Afternoon Iced Coffee

So as I just posted, I had a very yummy weekend brunch. One item didn’t quite make it to the table–the second pot of organic Guatemalan coffee. Oops!

Well, I certainly didn’t want to waste the coffee but with the beautiful spring weather I didn’t really feel like hot coffee. So I figured I’d try making Iced Coffee. Now I read last summer about how complicated it is to make Iced Coffee properly with enough coffee flavor. Thus, I was quite pleased with how delicious my Iced Coffee was with 1% organic milk, Truvia, ice, warm to cool coffee, and almond extract for flavoring as desired.

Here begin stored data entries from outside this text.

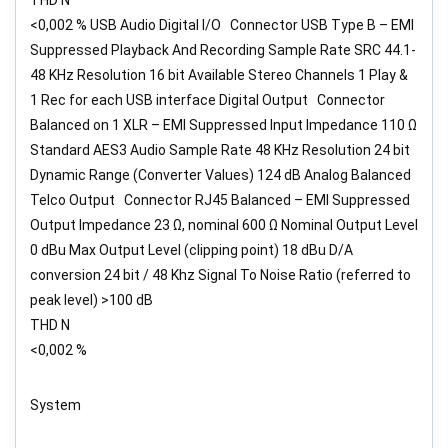
<0,002 % USB Audio Digital I/O Connector USB Type B – EMI
Suppressed Playback And Recording Sample Rate SRC 44.1-
48 KHz Resolution 16 bit Available Stereo Channels 1 Play &
1 Rec for each USB interface Digital Output Connector
Balanced on 1 XLR – EMI Suppressed Input Impedance 110 Ω
Standard AES3 Audio Sample Rate 48 KHz Resolution 24 bit
Dynamic Range (Converter Values) 124 dB Analog Balanced
Telco Output Connector RJ45 Balanced – EMI Suppressed
Output Impedance 23 Ω, nominal 600 Ω Nominal Output Level
0 dBu Max Output Level (clipping point) 18 dBu D/A
conversion 24 bit / 48 Khz Signal To Noise Ratio (referred to
peak level) >100 dB
THD N
<0,002 %
System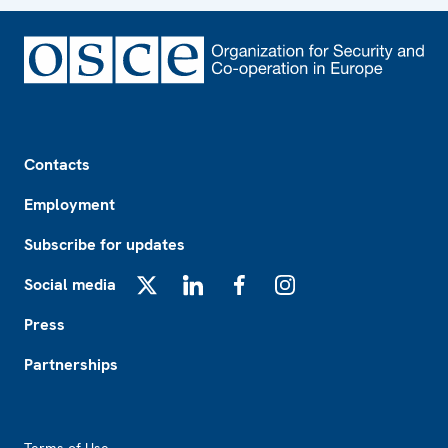
Footer
Contacts
Employment
Subscribe for updates
Social media
X
LinkedIn
Facebook
Instagram
Press
Partnerships
Footer2
Terms of Use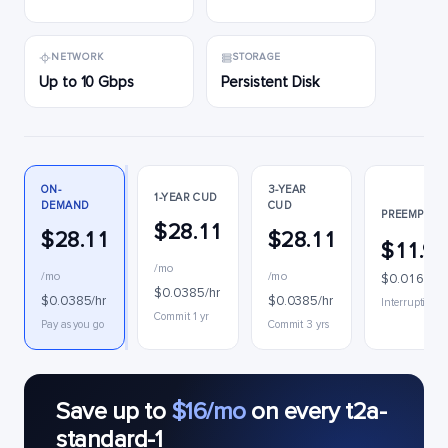
NETWORK
STORAGE
Up to 10 Gbps
Persistent Disk
ON-
3-YEAR
1-YEAR CUD
DEMAND
CUD
PREEMPTIBL
$28.11
$28.11
$28.11
$11.9
/mo
/mo
/mo
$0.0164/hr
$0.0385/hr
$0.0385/hr
$0.0385/hr
Interruptible
Commit 1 yr
Pay as you go
Commit 3 yrs
Save up to
$16/mo
on every t2a-
standard-1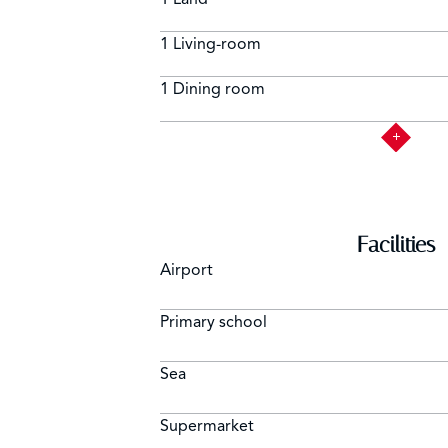
1 Living-room
1 Dining room
Facilities
Airport
Primary school
Sea
Supermarket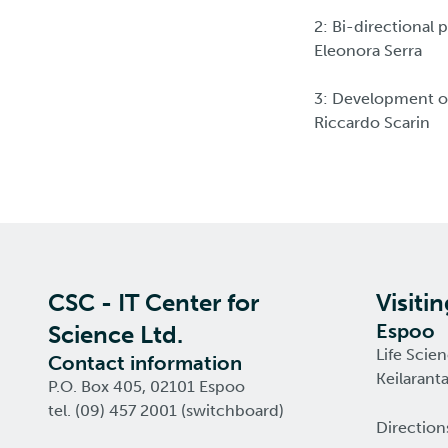
2: Bi-directional
Eleonora Serra
3: Development of
Riccardo Scarin
CSC - IT Center for
Visiti
Espoo
Science Ltd.
Life Scie
Contact information
Keilarant
P.O. Box 405, 02101 Espoo
tel. (09) 457 2001 (switchboard)
Direction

Now for the coffee, I always use a burr grinder to freshly grind the beans without burning them like a blade grinder can do. I use a 10-cup Capresso coffee maker, using 10 to 12 Tbsp./scoops of ground beans.

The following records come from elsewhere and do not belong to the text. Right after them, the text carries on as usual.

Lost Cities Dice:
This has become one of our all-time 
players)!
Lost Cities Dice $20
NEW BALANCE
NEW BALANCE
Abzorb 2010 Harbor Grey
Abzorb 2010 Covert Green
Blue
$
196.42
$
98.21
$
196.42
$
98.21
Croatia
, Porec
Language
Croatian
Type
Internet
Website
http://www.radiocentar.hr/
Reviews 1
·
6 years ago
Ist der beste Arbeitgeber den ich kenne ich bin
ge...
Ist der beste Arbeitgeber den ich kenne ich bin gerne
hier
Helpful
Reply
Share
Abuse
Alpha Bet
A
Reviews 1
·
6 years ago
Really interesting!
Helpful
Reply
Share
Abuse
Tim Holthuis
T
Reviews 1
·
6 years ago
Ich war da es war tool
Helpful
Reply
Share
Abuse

For the Iced Coffee, I took a 16 oz. glass, filled it with ice, then added 1% organic milk, coffee, Truvia, and 1/4 tsp. almond extract. The ratio of milk to coffee depends on your tastes–I think I used a 50/50 ratio. Be careful with Truvia because it doesn’t dissolve well in cold temperatures. You may want to use another sweetener.